As you may have heard, Mat Honan, a journalist who works for Wired, had, as he put it, his "entire digital life...destroyed" when a hacker exploited a loophole within Amazon's customer service system. To ensure people don't completely freak out and to prevent further hackings, Amazon today announced that it has plugged that hole. 

In a piece for Wired.com published on Monday, Honan explained how the Amazon hack worked: 

First you call Amazon and tell them you are the account holder, and want to add a credit card number to the account. All you need is the name on the account, an associated e-mail address, and the billing address. Amazon then allows you to input a new credit card. (Wired used a bogus credit card number from a website that generates fake card numbers that conform with the industry’s published self-check algorithm.) Then you hang up.

Next you call back, and tell Amazon that you’ve lost access to your account.
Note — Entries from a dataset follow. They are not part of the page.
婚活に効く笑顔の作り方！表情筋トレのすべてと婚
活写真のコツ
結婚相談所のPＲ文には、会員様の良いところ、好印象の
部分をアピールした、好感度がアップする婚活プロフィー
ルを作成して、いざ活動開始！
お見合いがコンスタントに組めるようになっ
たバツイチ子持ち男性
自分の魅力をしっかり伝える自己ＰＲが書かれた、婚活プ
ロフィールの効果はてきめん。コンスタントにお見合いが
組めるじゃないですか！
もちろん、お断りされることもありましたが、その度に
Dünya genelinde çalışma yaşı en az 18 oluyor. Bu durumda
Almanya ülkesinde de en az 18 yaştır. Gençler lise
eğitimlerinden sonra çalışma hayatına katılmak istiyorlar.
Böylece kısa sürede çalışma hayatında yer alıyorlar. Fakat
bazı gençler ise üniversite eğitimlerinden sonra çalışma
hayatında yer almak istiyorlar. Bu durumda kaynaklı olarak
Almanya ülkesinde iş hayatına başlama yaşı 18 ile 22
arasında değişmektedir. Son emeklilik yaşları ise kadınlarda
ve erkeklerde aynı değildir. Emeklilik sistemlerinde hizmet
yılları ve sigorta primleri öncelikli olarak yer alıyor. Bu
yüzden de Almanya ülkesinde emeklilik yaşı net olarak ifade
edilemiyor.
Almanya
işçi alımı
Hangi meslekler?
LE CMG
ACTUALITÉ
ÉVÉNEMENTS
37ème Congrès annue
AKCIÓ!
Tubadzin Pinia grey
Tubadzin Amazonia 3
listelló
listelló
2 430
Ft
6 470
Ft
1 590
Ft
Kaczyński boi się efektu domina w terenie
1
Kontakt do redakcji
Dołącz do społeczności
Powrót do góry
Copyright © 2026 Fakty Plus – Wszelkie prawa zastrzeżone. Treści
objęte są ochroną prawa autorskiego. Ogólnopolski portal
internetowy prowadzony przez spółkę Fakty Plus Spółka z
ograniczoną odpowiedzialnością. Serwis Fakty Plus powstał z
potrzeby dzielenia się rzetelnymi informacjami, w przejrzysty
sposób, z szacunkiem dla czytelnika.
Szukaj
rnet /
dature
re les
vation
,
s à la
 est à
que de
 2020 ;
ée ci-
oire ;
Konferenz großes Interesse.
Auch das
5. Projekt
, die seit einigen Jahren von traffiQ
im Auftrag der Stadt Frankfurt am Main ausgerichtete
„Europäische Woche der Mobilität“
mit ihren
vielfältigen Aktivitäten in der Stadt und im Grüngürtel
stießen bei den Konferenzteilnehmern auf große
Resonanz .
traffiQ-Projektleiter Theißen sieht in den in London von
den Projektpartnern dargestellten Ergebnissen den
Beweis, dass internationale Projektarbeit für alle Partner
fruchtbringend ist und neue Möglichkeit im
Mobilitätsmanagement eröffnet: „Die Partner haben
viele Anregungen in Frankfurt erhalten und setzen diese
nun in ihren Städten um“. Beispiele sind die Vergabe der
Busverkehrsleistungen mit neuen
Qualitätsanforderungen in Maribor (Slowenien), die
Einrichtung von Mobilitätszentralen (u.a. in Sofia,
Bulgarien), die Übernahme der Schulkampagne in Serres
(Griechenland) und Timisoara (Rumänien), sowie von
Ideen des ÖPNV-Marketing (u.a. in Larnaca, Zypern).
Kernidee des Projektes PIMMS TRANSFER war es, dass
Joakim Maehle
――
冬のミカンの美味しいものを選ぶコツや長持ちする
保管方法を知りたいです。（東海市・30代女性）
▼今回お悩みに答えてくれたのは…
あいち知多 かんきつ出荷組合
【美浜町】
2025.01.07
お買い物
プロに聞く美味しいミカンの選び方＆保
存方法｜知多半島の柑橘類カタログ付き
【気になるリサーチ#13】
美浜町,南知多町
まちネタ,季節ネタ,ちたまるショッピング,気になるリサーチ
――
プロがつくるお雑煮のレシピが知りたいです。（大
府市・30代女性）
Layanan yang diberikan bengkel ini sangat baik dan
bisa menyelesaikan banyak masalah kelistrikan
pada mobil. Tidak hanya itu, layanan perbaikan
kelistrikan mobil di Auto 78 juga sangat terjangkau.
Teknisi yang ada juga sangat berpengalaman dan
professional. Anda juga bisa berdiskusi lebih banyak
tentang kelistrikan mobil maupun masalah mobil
Upon providing a name, billing address, and the new credit card number you gave the company on the prior call, Amazon will allow you to add a new e-mail address to the account. From here, you go to the Amazon website, and send a password reset to the new e-mail account. This allows you to see all the credit cards on file for the account — not the complete numbers, just the last four digits. But, as we know, Apple only needs those last four digits. We asked Amazon to comment on its security policy, but didn’t have anything to share by press time.

"We have investigated the reported exploit, and can confirm that the exploit has been closed as of yesterday afternoon," said Amazon in a statement. Meaning, now you will not be able to edit the credit card or email information for your Amazon account over the phone.